Липкие, колючие слова тогда сбежали с Варюши, только бабка закончила поучать, и затаились где-то на краю души, забытые и ненужные. До поры до времени, пока не почуяла, что «силов нету». То ли на погоду, то ли продуло где, но в ноги будто соломы набили, а голова гудела как деревенский колокол. За калиткой послышался голос Ганки, местной молочницы. В памяти всплыла первая встреча: «Я — Ганка, молочница. Могу молока тебе носить по утрам раз в неделю…». И, поди ж ты, слова сами прыгнули в голову, запросились с языка наружу. 

Наговор сорвался легко, как «Доброго утречка», поплыл, окутал Ганку, приклеиваясь намертво — не отдерёшь. Улыбаясь, Варвара поправила шаль на груди, сколотую булавкой с простым «кошачьим глазом». Незаметно расстегнула украшение, царапнула палец, надавила на подушечку. 

— Давай сюда бидон. — Сунулась она помочь и взяла за руку гостью, обмазывая ту каплей крови. 

Потом ушла в закуток, вынесла точно такой же бидончик, только чистый, и всплеснула руками:

— Ой, глянь, кровь на руке. Поди, оцарапалась где? Давай, водицы тебе полью, смоешь, чтоб не замараться.

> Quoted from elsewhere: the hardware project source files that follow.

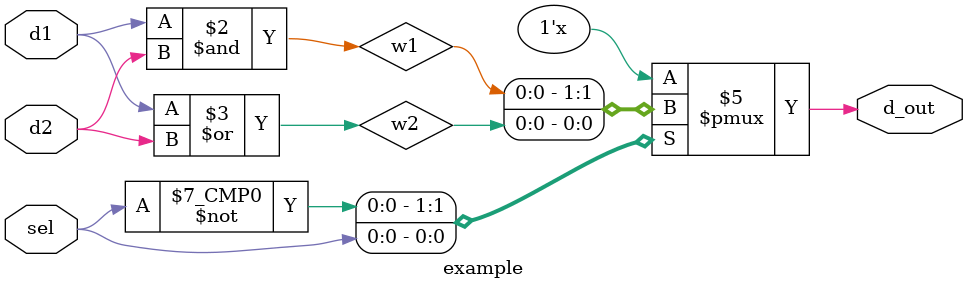
<source format=v>
module example (d1,d2,sel,d_out);
  input d1,d2,sel;
  output reg d_out;
  reg w1,w2;
  always @(*)
    begin
    w1=d1&d2;
    w2=d1|d2;
    end
 always @(*)
 begin 
   case(sel)
     1'b0 : d_out = w1;
     1'b1 : d_out = w2;
   endcase
 end
  //assign w=a&b;
 //assign c=w|b;
endmodule

</source>
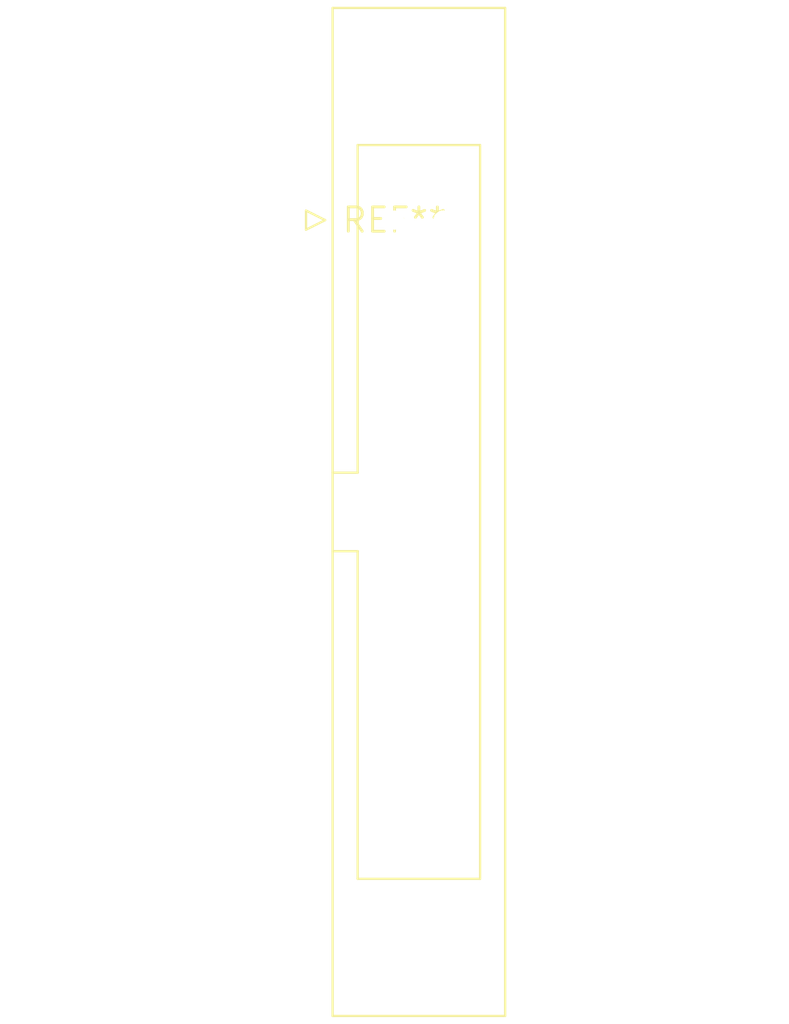
<source format=kicad_pcb>
(kicad_pcb (version 20240108) (generator pcbnew)

  (general
    (thickness 1.6)
  )

  (paper "A4")
  (layers
    (0 "F.Cu" signal)
    (31 "B.Cu" signal)
    (32 "B.Adhes" user "B.Adhesive")
    (33 "F.Adhes" user "F.Adhesive")
    (34 "B.Paste" user)
    (35 "F.Paste" user)
    (36 "B.SilkS" user "B.Silkscreen")
    (37 "F.SilkS" user "F.Silkscreen")
    (38 "B.Mask" user)
    (39 "F.Mask" user)
    (40 "Dwgs.User" user "User.Drawings")
    (41 "Cmts.User" user "User.Comments")
    (42 "Eco1.User" user "User.Eco1")
    (43 "Eco2.User" user "User.Eco2")
    (44 "Edge.Cuts" user)
    (45 "Margin" user)
    (46 "B.CrtYd" user "B.Courtyard")
    (47 "F.CrtYd" user "F.Courtyard")
    (48 "B.Fab" user)
    (49 "F.Fab" user)
    (50 "User.1" user)
    (51 "User.2" user)
    (52 "User.3" user)
    (53 "User.4" user)
    (54 "User.5" user)
    (55 "User.6" user)
    (56 "User.7" user)
    (57 "User.8" user)
    (58 "User.9" user)
  )

  (setup
    (pad_to_mask_clearance 0)
    (pcbplotparams
      (layerselection 0x00010fc_ffffffff)
      (plot_on_all_layers_selection 0x0000000_00000000)
      (disableapertmacros false)
      (usegerberextensions false)
      (usegerberattributes false)
      (usegerberadvancedattributes false)
      (creategerberjobfile false)
      (dashed_line_dash_ratio 12.000000)
      (dashed_line_gap_ratio 3.000000)
      (svgprecision 4)
      (plotframeref false)
      (viasonmask false)
      (mode 1)
      (useauxorigin false)
      (hpglpennumber 1)
      (hpglpenspeed 20)
      (hpglpendiameter 15.000000)
      (dxfpolygonmode false)
      (dxfimperialunits false)
      (dxfusepcbnewfont false)
      (psnegative false)
      (psa4output false)
      (plotreference false)
      (plotvalue false)
      (plotinvisibletext false)
      (sketchpadsonfab false)
      (subtractmaskfromsilk false)
      (outputformat 1)
      (mirror false)
      (drillshape 1)
      (scaleselection 1)
      (outputdirectory "")
    )
  )

  (net 0 "")

  (footprint "IDC-Header_2x13_P2.54mm_Latch_Vertical" (layer "F.Cu") (at 0 0))

)

</source>
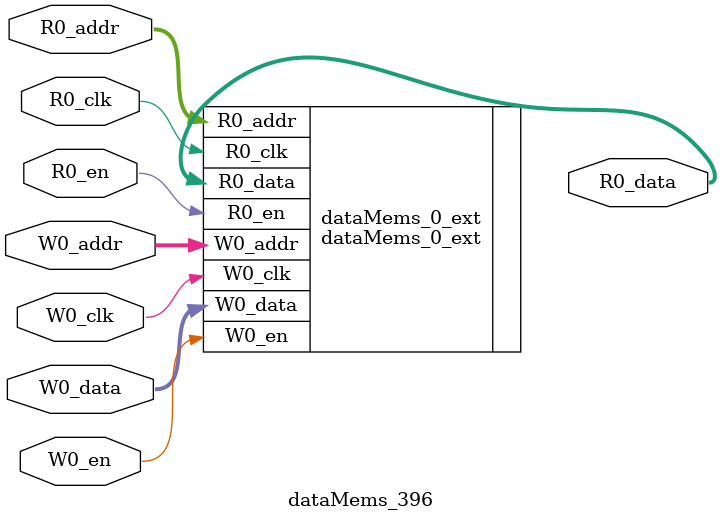
<source format=sv>
`ifndef RANDOMIZE
  `ifdef RANDOMIZE_REG_INIT
    `define RANDOMIZE
  `endif // RANDOMIZE_REG_INIT
`endif // not def RANDOMIZE
`ifndef RANDOMIZE
  `ifdef RANDOMIZE_MEM_INIT
    `define RANDOMIZE
  `endif // RANDOMIZE_MEM_INIT
`endif // not def RANDOMIZE

`ifndef RANDOM
  `define RANDOM $random
`endif // not def RANDOM

// Users can define 'PRINTF_COND' to add an extra gate to prints.
`ifndef PRINTF_COND_
  `ifdef PRINTF_COND
    `define PRINTF_COND_ (`PRINTF_COND)
  `else  // PRINTF_COND
    `define PRINTF_COND_ 1
  `endif // PRINTF_COND
`endif // not def PRINTF_COND_

// Users can define 'ASSERT_VERBOSE_COND' to add an extra gate to assert error printing.
`ifndef ASSERT_VERBOSE_COND_
  `ifdef ASSERT_VERBOSE_COND
    `define ASSERT_VERBOSE_COND_ (`ASSERT_VERBOSE_COND)
  `else  // ASSERT_VERBOSE_COND
    `define ASSERT_VERBOSE_COND_ 1
  `endif // ASSERT_VERBOSE_COND
`endif // not def ASSERT_VERBOSE_COND_

// Users can define 'STOP_COND' to add an extra gate to stop conditions.
`ifndef STOP_COND_
  `ifdef STOP_COND
    `define STOP_COND_ (`STOP_COND)
  `else  // STOP_COND
    `define STOP_COND_ 1
  `endif // STOP_COND
`endif // not def STOP_COND_

// Users can define INIT_RANDOM as general code that gets injected into the
// initializer block for modules with registers.
`ifndef INIT_RANDOM
  `define INIT_RANDOM
`endif // not def INIT_RANDOM

// If using random initialization, you can also define RANDOMIZE_DELAY to
// customize the delay used, otherwise 0.002 is used.
`ifndef RANDOMIZE_DELAY
  `define RANDOMIZE_DELAY 0.002
`endif // not def RANDOMIZE_DELAY

// Define INIT_RANDOM_PROLOG_ for use in our modules below.
`ifndef INIT_RANDOM_PROLOG_
  `ifdef RANDOMIZE
    `ifdef VERILATOR
      `define INIT_RANDOM_PROLOG_ `INIT_RANDOM
    `else  // VERILATOR
      `define INIT_RANDOM_PROLOG_ `INIT_RANDOM #`RANDOMIZE_DELAY begin end
    `endif // VERILATOR
  `else  // RANDOMIZE
    `define INIT_RANDOM_PROLOG_
  `endif // RANDOMIZE
`endif // not def INIT_RANDOM_PROLOG_

// Include register initializers in init blocks unless synthesis is set
`ifndef SYNTHESIS
  `ifndef ENABLE_INITIAL_REG_
    `define ENABLE_INITIAL_REG_
  `endif // not def ENABLE_INITIAL_REG_
`endif // not def SYNTHESIS

// Include rmemory initializers in init blocks unless synthesis is set
`ifndef SYNTHESIS
  `ifndef ENABLE_INITIAL_MEM_
    `define ENABLE_INITIAL_MEM_
  `endif // not def ENABLE_INITIAL_MEM_
`endif // not def SYNTHESIS

module dataMems_396(	// @[generators/ara/src/main/scala/UnsafeAXI4ToTL.scala:365:62]
  input  [4:0]  R0_addr,
  input         R0_en,
  input         R0_clk,
  output [66:0] R0_data,
  input  [4:0]  W0_addr,
  input         W0_en,
  input         W0_clk,
  input  [66:0] W0_data
);

  dataMems_0_ext dataMems_0_ext (	// @[generators/ara/src/main/scala/UnsafeAXI4ToTL.scala:365:62]
    .R0_addr (R0_addr),
    .R0_en   (R0_en),
    .R0_clk  (R0_clk),
    .R0_data (R0_data),
    .W0_addr (W0_addr),
    .W0_en   (W0_en),
    .W0_clk  (W0_clk),
    .W0_data (W0_data)
  );
endmodule


</source>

Ганка завертела рукой, по-простецки слизнула кровь, вытерла о подол. А Варвара увидела, как тонкая нить начала наливаться силой, присосалась к чужой руке, запульсировала, задышала. Из ног ушла слабость, в голове просветлело. И вдруг накатила дурнота, но уже от проделанного. Целительница чувствовала себя пиявкой: она впервые забирала, а не давала. Грызла грязным ртом живую плоть, чавкала, захлёбывалась, напитывалась чужой силой… Но молочница давно ушла, а идти в деревню для снятия наговора не хотелось. И потом, Ганка — дородная тётка, от неё не убудет.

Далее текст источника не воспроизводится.